An industrial computer vision company providing precision agriculture solutions to indoor growers, has raised USD$7 million in an oversubscribed Series A financing led by S2G Ventures and Ceres Partners.
iUNU stated it is transforming the way indoor growers do business by harnessing the power of computer vision through its product offering, LUNA. The LUNA platform delivers a system of mobile and fixed cameras with high definition imaging and environmental sensors that measure and record everything down to the real-time growth rate of each plant.

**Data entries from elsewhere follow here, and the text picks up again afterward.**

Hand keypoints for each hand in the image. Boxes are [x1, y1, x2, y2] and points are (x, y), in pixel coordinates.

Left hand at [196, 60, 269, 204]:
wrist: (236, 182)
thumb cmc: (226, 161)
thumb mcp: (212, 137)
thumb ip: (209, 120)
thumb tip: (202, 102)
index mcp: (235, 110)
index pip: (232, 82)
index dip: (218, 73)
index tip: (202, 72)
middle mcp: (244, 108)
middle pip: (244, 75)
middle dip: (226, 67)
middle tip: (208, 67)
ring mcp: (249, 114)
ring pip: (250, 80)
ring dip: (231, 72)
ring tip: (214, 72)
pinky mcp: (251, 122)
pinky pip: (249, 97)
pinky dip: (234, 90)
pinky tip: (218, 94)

The software combines computer vision and machine learning technologies to continuously build detailed models of individual plants, unique among millions, throughout the day. LUNA detects even the most minute changes in health of individual plants, giving growers precise knowledge needed for proactive management. LUNA uses this insight to drive margin for growers through crop monitoring/forecasting, space utilization, and labour planning – while giving increased pricing leverage to the sales team.
According to iUNU, greenhouse production is experiencing significant growth. In North America, the greenhouse fruit and vegetable market is growing more than 20 percent annually. As greenhouses expand their square footage to meet demand, however, labour shortages and rising labour costs pose challenges for growers.
"Our communities are under-greenhoused,” said Adam Greenberg, CEO and founder of iUNU. “Rising consumer demand is accelerating the growth of the greenhouse industry, but the massive shortage of both growers and manual labour requires a scalable machine vision solution to further the supply."
The LUNA system surpassed one billion square feet of greenhouse analysis in 2019. As a result, achieving and desired outcomes for customers has become both more precise and faster. The company maintains the LUNA system has the most extensive knowledge from imaging on the market. While each grower using the LUNA platform owns their own imagery, the constant growth of the volume of imaging drives the machine learning and value the system provides.